As an example, the company is beginning to triangulate analytical approaches with external data to drive improved planning. Demand planning is influenced by GDP growth factors, how this affects the movement in semiconductors, customer refresh cycles, current order status, and seasonal variations. It also considers leading indicators that provide clues as to what customers are planning to ship, interesting correlations that have been developed, and hypotheses and their implications for internal capital investment and capacity planning. This is broken down into more minute analyses of what could happen with a smaller range of capital, and what could be delivered with different product health indicators including yield or other operational metrics. All of these pieces get meshed together and reviewed by a pricing team and corporate economists who understand the macro trends and impact of pricing changes on the market. There is a fine line between investing too little in capacity that would leave money on the table, and investing too much in capacity that would incur a waste of investment dollars. The company always tries to err on the side of supporting customers at the highest level.

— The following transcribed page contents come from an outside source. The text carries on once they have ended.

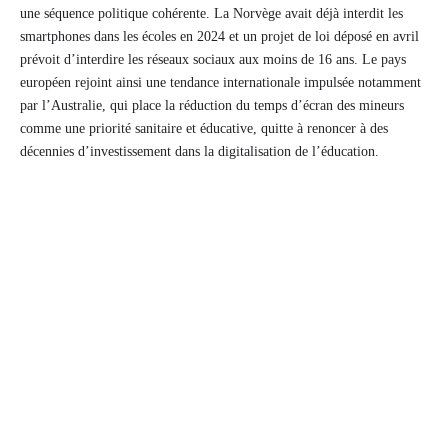
une séquence politique cohérente. La Norvège avait déjà interdit les
smartphones dans les écoles en 2024 et un projet de loi déposé en avril
prévoit d’interdire les réseaux sociaux aux moins de 16 ans. Le pays
européen rejoint ainsi une tendance internationale impulsée notamment
par l’Australie, qui place la réduction du temps d’écran des mineurs
comme une priorité sanitaire et éducative, quitte à renoncer à des
décennies d’investissement dans la digitalisation de l’éducation.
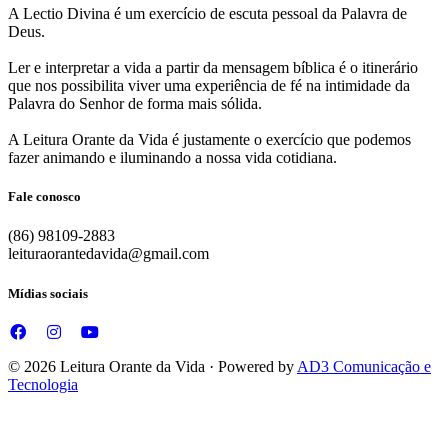
A Lectio Divina é um exercício de escuta pessoal da Palavra de
Deus.
Ler e interpretar a vida a partir da mensagem bíblica é o itinerário
que nos possibilita viver uma experiência de fé na intimidade da
Palavra do Senhor de forma mais sólida.
A Leitura Orante da Vida é justamente o exercício que podemos
fazer animando e iluminando a nossa vida cotidiana.
Fale conosco
(86) 98109-2883
leituraorantedavida@gmail.com
Mídias sociais
© 2026 Leitura Orante da Vida · Powered by
AD3 Comunicação e
Tecnologia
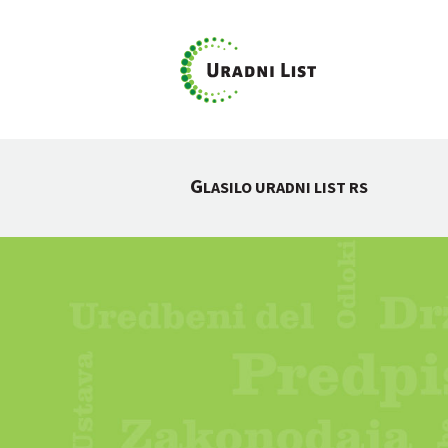
G
LASILO URADNI LIST RS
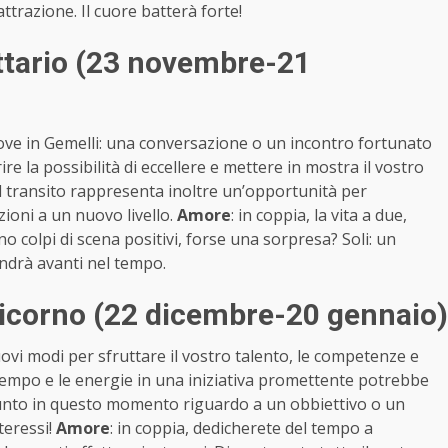
ttrazione. Il cuore batterà forte!
tario (23 novembre-21
ove in Gemelli: una conversazione o un incontro fortunato
e la possibilità di eccellere e mettere in mostra il vostro
l transito rappresenta inoltre un’opportunità per
zioni a un nuovo livello.
Amore
: in coppia, la vita a due,
o colpi di scena positivi, forse una sorpresa? Soli: un
andrà avanti nel tempo.
icorno (22 dicembre-20 gennaio)
uovi modi per sfruttare il vostro talento, le competenze e
 tempo e le energie in una iniziativa promettente potrebbe
ssunto in questo momento riguardo a un obbiettivo o un
teressi!
Amore
: in coppia, dedicherete del tempo a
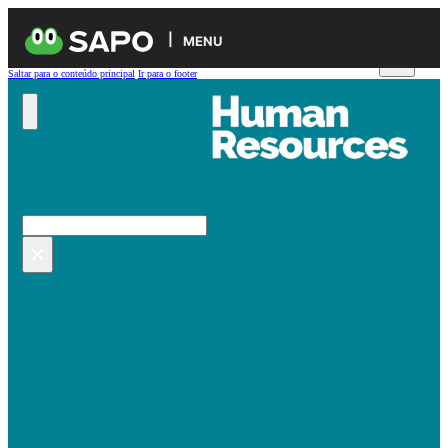
MENU
Saltar para o conteúdo principal
Ir para o footer
Pesquisar no site
Pesquisar
×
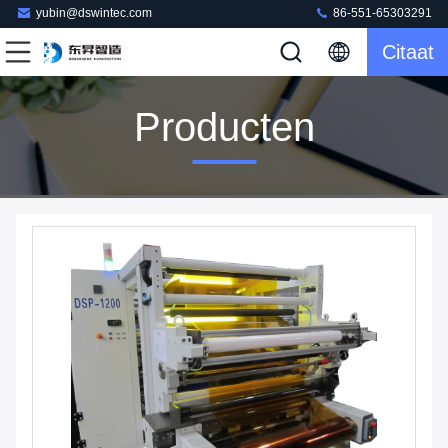
yubin@dswintec.com
86-551-65303291
Citaat
Producten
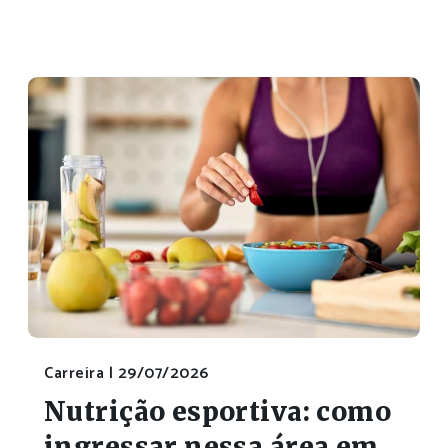
Carreira |
29/07/2026
Nutrição esportiva: como
ingressar nessa área em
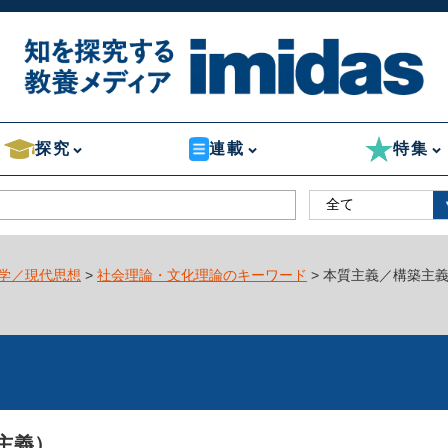
探究
連載
特集
学／現代思想
>
社会理論・文化理論のキーワード
> 本質主義／構築主
主義）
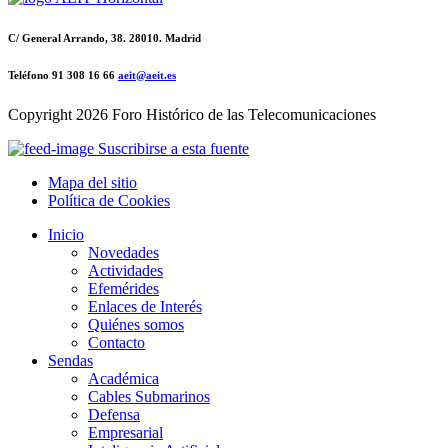
C/ General Arrando, 38. 28010. Madrid
Teléfono 91 308 16 66
aeit@aeit.es
Copyright
2026 Foro Histórico de las Telecomunicaciones
Suscribirse a esta fuente
Mapa del sitio
Política de Cookies
Inicio
Novedades
Actividades
Efemérides
Enlaces de Interés
Quiénes somos
Contacto
Sendas
Académica
Cables Submarinos
Defensa
Empresarial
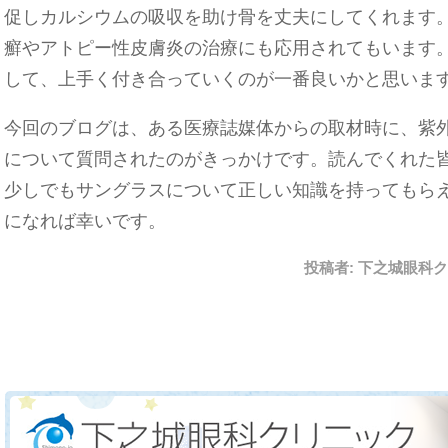
促しカルシウムの吸収を助け骨を丈夫にしてくれます
癬やアトピー性皮膚炎の治療にも応用されてもいます
して、上手く付き合っていくのが一番良いかと思いま
今回のブログは、ある医療誌媒体からの取材時に、紫
について質問されたのがきっかけです。読んでくれた
少しでもサングラスについて正しい知識を持ってもら
になれば幸いです。
投稿者:
下之城眼科ク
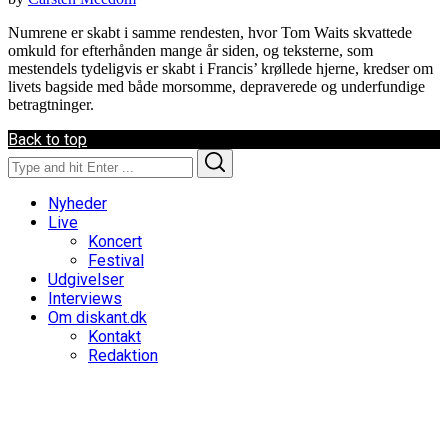
Numrene er skabt i samme rendesten, hvor Tom Waits skvattede
omkuld for efterhånden mange år siden, og teksterne, som
mestendels tydeligvis er skabt i Francis’ krøllede hjerne, kredser om
livets bagside med både morsomme, depraverede og underfundige
betragtninger.
Back to top
Search
Search
for:
Nyheder
Live
Koncert
Festival
Udgivelser
Interviews
Om diskant.dk
Kontakt
Redaktion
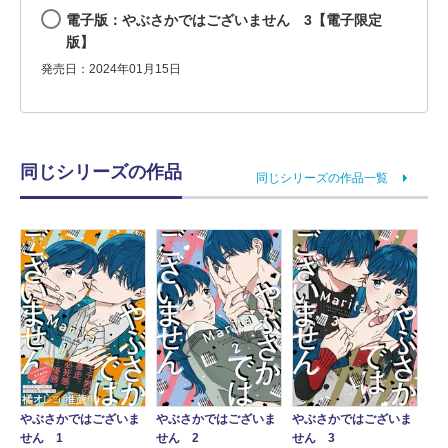
電子版：やぶさかではございません 3【電子限定
版】
発売日：2024年01月15日
同じシリーズの作品
同じシリーズの作品一覧
やぶさかではございま
やぶさかではございま
やぶさかではございま
せん 1
せん 2
せん 3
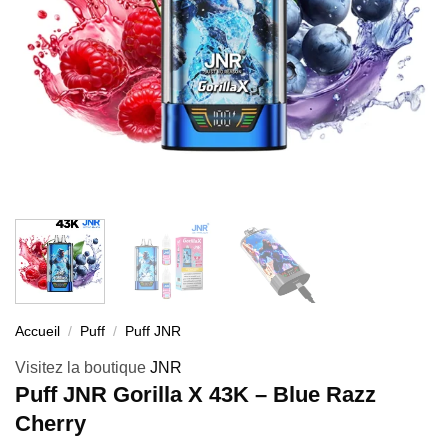
Accueil
/
Puff
/
Puff JNR
Visitez la boutique
JNR
Puff JNR Gorilla X 43K – Blue Razz
Cherry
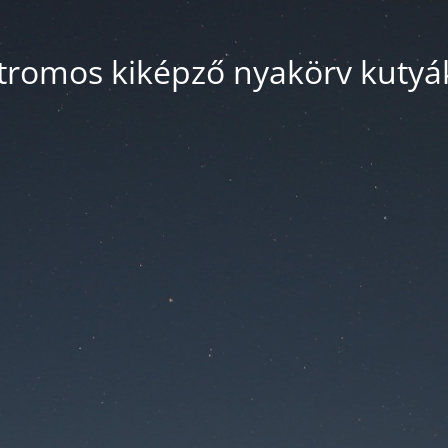
tromos kiképző nyakörv kuty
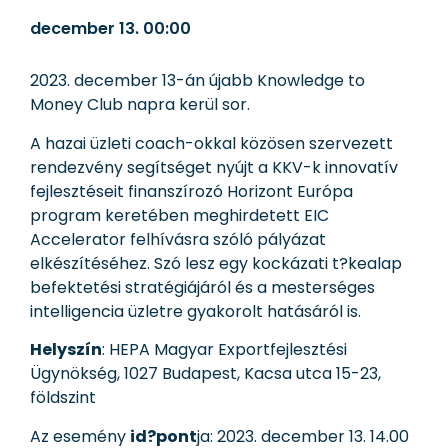
december 13.
00:00
2023. december 13-án újabb Knowledge to
Money Club napra kerül sor.
A hazai üzleti coach-okkal közösen szervezett
rendezvény segítséget nyújt a KKV-k innovatív
fejlesztéseit finanszírozó Horizont Európa
program keretében meghirdetett EIC
Accelerator felhívásra szóló pályázat
elkészítéséhez. Szó lesz egy kockázati t?kealap
befektetési stratégiájáról és a mesterséges
intelligencia üzletre gyakorolt hatásáról is.
Helyszín
: HEPA Magyar Exportfejlesztési
Ügynökség, 1027 Budapest, Kacsa utca 15-23,
földszint
Az esemény
id?pont
ja: 2023. december 13. 14.00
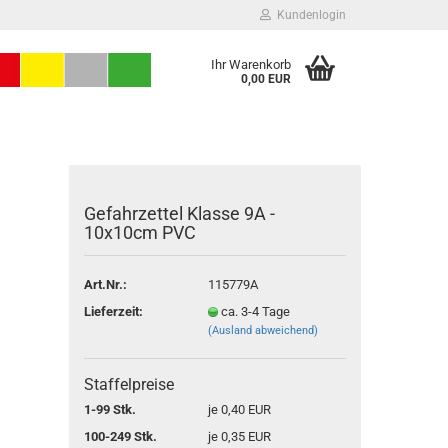
Kundenlogin
Ihr Warenkorb
0,00 EUR
Gefahrzettel Klasse 9A -
10x10cm PVC
Art.Nr.:
115779A
Konto erstellen
Lieferzeit:
ca. 3-4 Tage
Passwort vergessen?
(Ausland abweichend)
Staffelpreise
1-99 Stk.
je 0,40 EUR
100-249 Stk.
je 0,35 EUR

The data analysis today is intense, involving a huge amount of data crunched for review. According to the team, “One of the biggest limiters for us is the ability to ask the right questions!” The team relies on the aggregated insights of practitioners and analysts in solving problems. Practitioners bring the operational reality of construction programs to light so the environment can be modeled correctly, while analysts provide skills like Monte Carlo simulation that can model the range of variability and the level of risk each scenario implies. The outcome of these simulations is used to plan supplier capacity and supply network design, with mix and model monitoring information passed on. The company recognizes that both mobile and cloud computing are new vectors that must be planned for, and the new technology group considers these developments in its long-range strategic plan. Leaders believe that two of the biggest changes for supply chain will be in robotic automation and the application of artificial intelligence and how we improve the learning of the workforce to leverage the tools and available data to parse and leverage talent in new ways.